After the dialogues, Cain began writing serious stories, and, as Roy Hoopes says in his introduction to the collection, his writing began to solidify. Most often the stories concern lonely and unhappy men who fall in love with lonely and unhappy women. The stories are about people with little in the world going for them, with little to look forward to and little to expect out of life, who suddenly find themselves thrown together for some unexpected reason. In "Coal Black," for example, a miner discovers a young woman who has accidentaly wandered down into the mine. To avoid getting the girl in trouble--a local superstition forbids women to enter a mine--the miner helps her out through the dangerous back way out.
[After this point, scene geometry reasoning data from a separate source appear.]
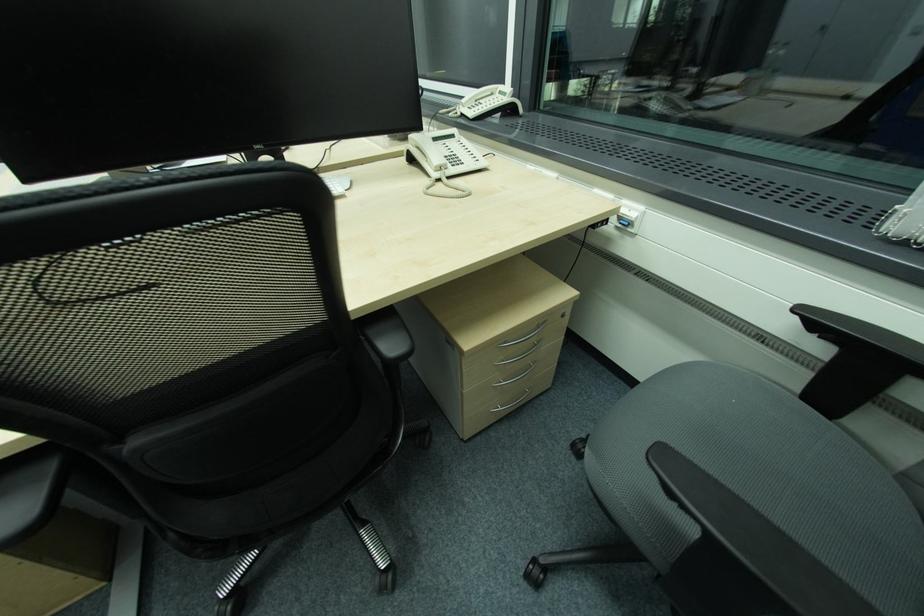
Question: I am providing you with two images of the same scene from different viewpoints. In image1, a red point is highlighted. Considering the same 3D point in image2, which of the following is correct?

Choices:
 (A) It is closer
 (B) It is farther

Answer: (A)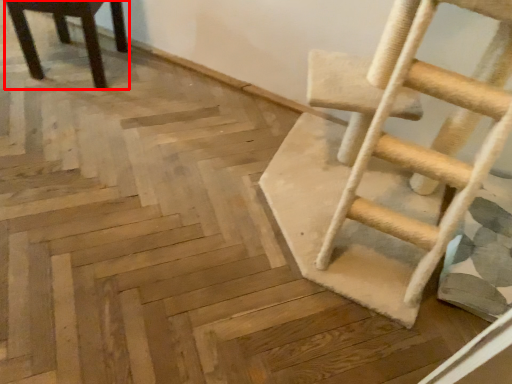
Question: From the image's perspective, where is chair (annotated by the red box) located in relation to ladder in the image?

Choices:
 (A) above
 (B) below

Answer: (A)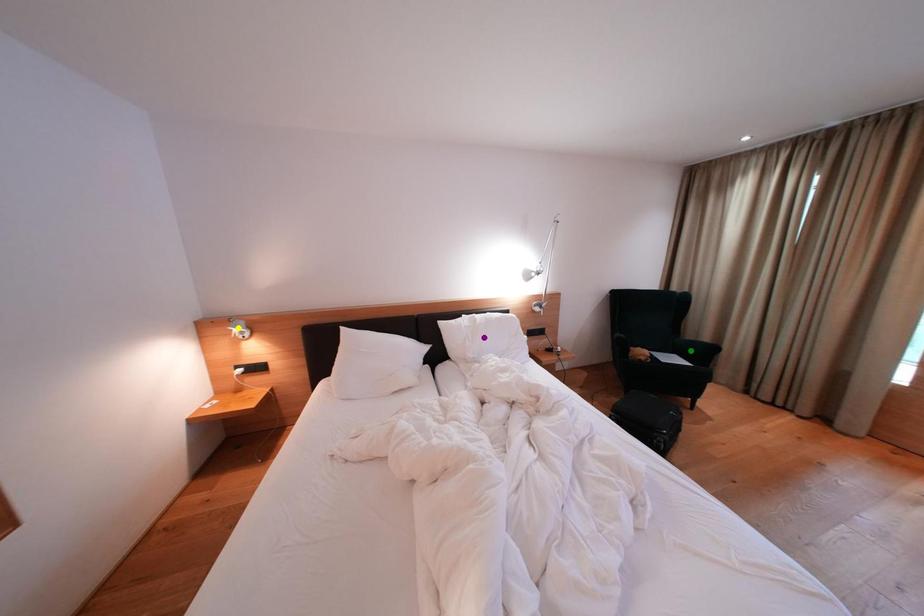
Order these from farthest to nearest:
green point
purple point
yellow point

green point
purple point
yellow point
By the time they reach the open air, a kind of passionate love has developed between them. The miner, who two hours ago had never met this girl, finds himself suddenly in love.

Then he said it. He pulled her to him, pushed his lips against hers for the first time, and the words came jerkily: "Listen... The hell with going home.... Let's not go home.... Let's get married.... Let's...be together.

There are no lengthy courtships between Cain's characters, no flowers and chocolate, no meeting her parents and asking for her father's blessing. The passions are sudden and spontaneous and violent. Yet they do not seem phony or contrived. For all these homeless unhappy characters, the prospect of being loved stirs and then awakens their passions. In "The Girl in the Storm," for example, a railroad hobo finds himself trapped inside an old store during a flood with a young girl. After protecting her from the water and keeping her warm, he for the first time feels as though he has something to live for:

He put his arm around her, drew her to him. She let her head fall on his shoulder. He could smell her hair, and his throat contracted, as though he were going to cry. For the first time in his short battered life he was happy. His grip on her tightened, he pushed his cheek against hers. She buried her face in his neck.

It was in California that Cain funy explored this theme. In California, he found a society so new, so unstable that he didn't need floods or coal mines to bring two people passionately together. As he told Hoopes, "Any piece of California, no matter how drab, prosaic, or dull, is California just the same, the land of Golden Promise." Unlike the staid, conservative East, where the wealthy stayed wealthy and the poor stayed poor, the West had become a land of overnight wealth, of rags to riches, with nobody excluded from the chase. Many characters are willing to risk anything to find it.

And so it seems horrible, yet not really surprising when, in Cain's classic Postman, a shiftless drifter named Frank Chambers takes a job with the owner's wife, and with her plots to kill him. Nor is it surprising in Double Indemnity, when Walter Huff, an unsuccessful insurance agent, falls in love with one of his clients' wives, and plots with her to kill her husband.

Several of the stories in The Baby in the Icebox, like the title story, "Dead Man," and the deceptively titled "Pastorale" also have themes dealing with murder. Frighteningly, in each case murder seems to happen naturally, as though it were somehow an acceptable outlet for violent emotions. Only after committing the act itself do the characters begin to feel remorse. Ironically, Cain never seems to care much about the victim and rarely describes a victim's character. When he does, the victim usually comes across as some slovenly, mean person who was better off dead. In each case, the notion of the perfect crime obsesses the murderer, and in each case he succeeds in out-smarting the law.

And herein lies a subtle beauty in Cain's work. His characters--the bums, thieves and lowlifes--all somehow share a common thread of dignity. They share a common conception of what is just. In the end it is not the authorities who step in and solve the crime, who foil the perfect murder. Rather, it is the criminals themselves, who, tortured by their own feelings of guilt, in the end find what little solace they can by confessing their sins.